▶ [EXERCISE GOAL] Where the listing below reaches the line containing "url(#building-cross-hatch); stroke: #a58d86", start writing out lines exactly, and stop once the line containing "M 806,1 L 851,1" has been written.

PROVIDED MATERIAL below:

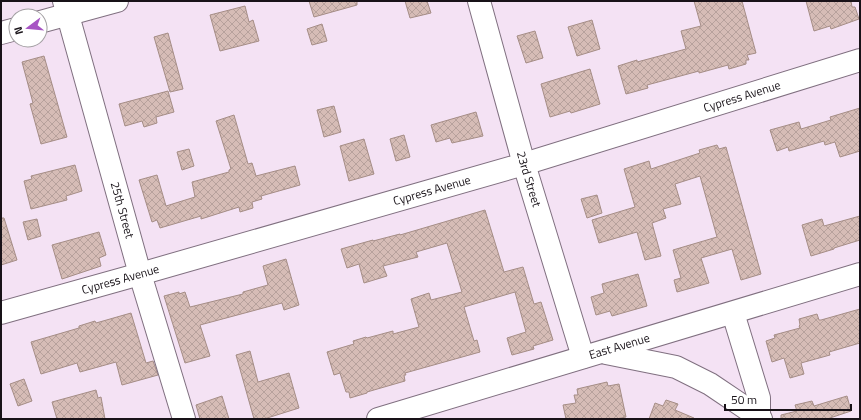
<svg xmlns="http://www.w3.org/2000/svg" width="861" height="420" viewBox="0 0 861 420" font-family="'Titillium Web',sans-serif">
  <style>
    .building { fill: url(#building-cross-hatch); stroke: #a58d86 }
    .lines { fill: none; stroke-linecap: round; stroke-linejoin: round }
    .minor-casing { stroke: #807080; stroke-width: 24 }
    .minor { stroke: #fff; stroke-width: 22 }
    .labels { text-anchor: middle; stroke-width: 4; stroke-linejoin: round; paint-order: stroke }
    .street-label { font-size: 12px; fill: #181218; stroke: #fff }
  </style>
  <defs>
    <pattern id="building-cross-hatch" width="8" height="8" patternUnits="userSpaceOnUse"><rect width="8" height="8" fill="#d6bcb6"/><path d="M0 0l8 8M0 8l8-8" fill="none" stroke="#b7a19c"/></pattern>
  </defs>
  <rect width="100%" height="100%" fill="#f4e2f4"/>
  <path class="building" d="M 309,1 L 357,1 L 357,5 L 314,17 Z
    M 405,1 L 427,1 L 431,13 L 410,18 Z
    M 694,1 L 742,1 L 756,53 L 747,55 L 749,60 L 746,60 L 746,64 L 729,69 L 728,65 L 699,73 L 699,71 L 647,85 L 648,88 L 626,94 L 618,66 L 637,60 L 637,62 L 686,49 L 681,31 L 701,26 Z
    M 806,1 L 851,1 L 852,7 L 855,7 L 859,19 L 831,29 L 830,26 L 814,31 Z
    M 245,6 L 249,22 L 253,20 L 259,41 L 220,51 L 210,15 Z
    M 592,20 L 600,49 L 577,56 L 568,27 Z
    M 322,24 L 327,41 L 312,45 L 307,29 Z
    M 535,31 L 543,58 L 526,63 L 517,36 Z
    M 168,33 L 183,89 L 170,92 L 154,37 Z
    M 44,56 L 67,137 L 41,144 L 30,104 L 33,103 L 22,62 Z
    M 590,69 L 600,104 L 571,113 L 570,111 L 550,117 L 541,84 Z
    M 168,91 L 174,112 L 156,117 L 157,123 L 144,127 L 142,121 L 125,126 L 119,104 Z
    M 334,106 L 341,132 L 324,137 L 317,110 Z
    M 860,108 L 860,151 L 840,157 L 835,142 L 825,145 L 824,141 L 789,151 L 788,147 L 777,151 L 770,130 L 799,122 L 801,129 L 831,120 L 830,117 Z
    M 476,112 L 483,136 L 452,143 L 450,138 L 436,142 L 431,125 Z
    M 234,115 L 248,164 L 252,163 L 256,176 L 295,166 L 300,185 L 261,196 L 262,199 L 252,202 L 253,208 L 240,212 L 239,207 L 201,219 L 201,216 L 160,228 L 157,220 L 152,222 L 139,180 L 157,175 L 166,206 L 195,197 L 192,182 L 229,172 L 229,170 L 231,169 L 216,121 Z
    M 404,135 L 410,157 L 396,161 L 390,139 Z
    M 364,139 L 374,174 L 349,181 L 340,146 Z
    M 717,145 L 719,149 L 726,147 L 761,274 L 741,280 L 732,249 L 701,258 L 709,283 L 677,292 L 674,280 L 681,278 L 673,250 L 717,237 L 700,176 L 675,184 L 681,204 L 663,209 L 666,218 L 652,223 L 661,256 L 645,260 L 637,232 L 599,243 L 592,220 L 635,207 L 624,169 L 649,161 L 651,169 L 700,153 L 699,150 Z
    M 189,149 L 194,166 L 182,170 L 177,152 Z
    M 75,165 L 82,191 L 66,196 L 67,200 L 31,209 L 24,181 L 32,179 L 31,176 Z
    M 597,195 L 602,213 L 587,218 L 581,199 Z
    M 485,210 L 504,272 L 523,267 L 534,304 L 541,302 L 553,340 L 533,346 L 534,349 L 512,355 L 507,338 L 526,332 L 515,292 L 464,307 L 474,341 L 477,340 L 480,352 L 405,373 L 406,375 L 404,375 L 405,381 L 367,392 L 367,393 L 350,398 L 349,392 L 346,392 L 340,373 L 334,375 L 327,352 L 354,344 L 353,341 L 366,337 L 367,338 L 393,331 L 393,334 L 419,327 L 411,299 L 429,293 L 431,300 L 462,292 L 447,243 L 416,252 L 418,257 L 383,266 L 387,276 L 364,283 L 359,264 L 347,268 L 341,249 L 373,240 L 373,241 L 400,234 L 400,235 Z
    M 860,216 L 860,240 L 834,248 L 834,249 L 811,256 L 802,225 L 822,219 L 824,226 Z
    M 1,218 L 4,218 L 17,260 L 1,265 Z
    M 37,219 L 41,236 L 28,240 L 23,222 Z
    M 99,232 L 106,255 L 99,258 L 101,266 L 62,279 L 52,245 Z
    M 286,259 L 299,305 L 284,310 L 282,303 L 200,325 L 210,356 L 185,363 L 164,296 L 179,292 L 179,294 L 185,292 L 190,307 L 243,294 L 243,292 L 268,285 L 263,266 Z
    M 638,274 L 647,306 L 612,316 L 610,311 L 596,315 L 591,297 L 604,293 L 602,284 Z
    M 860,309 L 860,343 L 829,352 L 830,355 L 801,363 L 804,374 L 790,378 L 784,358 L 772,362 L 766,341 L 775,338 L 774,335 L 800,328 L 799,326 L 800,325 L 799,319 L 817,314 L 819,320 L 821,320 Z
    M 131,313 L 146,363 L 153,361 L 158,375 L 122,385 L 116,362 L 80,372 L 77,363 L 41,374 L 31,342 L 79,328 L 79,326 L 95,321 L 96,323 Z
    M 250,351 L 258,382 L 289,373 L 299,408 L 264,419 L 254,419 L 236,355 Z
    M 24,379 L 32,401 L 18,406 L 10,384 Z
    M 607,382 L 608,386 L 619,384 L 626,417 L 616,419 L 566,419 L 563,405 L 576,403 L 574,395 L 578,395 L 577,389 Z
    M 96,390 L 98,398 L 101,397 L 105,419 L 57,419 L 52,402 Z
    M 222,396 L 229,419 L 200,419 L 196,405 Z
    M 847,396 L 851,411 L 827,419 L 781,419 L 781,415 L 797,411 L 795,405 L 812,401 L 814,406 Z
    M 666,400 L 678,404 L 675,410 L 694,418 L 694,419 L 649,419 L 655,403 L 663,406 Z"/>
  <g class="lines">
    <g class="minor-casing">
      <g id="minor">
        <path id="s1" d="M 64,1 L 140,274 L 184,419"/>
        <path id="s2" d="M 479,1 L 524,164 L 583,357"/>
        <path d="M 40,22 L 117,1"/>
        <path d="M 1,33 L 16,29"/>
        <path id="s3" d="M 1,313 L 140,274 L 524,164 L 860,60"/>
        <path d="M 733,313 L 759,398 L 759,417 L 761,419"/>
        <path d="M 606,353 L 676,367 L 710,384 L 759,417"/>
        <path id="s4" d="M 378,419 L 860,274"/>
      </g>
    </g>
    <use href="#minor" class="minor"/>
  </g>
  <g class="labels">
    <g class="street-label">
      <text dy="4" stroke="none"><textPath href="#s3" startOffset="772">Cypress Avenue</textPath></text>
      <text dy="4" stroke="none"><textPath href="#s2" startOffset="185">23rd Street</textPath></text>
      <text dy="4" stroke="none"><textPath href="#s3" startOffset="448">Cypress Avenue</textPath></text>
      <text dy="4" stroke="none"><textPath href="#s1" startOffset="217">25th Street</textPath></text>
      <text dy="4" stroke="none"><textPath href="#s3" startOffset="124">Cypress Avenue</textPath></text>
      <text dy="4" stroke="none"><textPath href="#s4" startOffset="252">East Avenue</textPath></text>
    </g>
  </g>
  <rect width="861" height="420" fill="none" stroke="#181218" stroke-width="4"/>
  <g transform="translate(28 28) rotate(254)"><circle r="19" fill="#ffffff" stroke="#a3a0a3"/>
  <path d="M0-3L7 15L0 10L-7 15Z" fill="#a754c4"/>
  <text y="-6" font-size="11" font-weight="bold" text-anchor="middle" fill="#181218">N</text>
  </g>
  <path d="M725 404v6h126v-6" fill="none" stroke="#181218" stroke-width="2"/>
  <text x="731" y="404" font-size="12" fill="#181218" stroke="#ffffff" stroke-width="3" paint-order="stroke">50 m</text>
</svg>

End of PROVIDED MATERIAL.

▶ [OUTPUT FOR THIS TASK]
    .building { fill: url(#building-cross-hatch); stroke: #a58d86 }
    .lines { fill: none; stroke-linecap: round; stroke-linejoin: round }
    .minor-casing { stroke: #807080; stroke-width: 24 }
    .minor { stroke: #fff; stroke-width: 22 }
    .labels { text-anchor: middle; stroke-width: 4; stroke-linejoin: round; paint-order: stroke }
    .street-label { font-size: 12px; fill: #181218; stroke: #fff }
  </style>
  <defs>
    <pattern id="building-cross-hatch" width="8" height="8" patternUnits="userSpaceOnUse"><rect width="8" height="8" fill="#d6bcb6"/><path d="M0 0l8 8M0 8l8-8" fill="none" stroke="#b7a19c"/></pattern>
  </defs>
  <rect width="100%" height="100%" fill="#f4e2f4"/>
  <path class="building" d="M 309,1 L 357,1 L 357,5 L 314,17 Z
    M 405,1 L 427,1 L 431,13 L 410,18 Z
    M 694,1 L 742,1 L 756,53 L 747,55 L 749,60 L 746,60 L 746,64 L 729,69 L 728,65 L 699,73 L 699,71 L 647,85 L 648,88 L 626,94 L 618,66 L 637,60 L 637,62 L 686,49 L 681,31 L 701,26 Z
    M 806,1 L 851,1 L 852,7 L 855,7 L 859,19 L 831,29 L 830,26 L 814,31 Z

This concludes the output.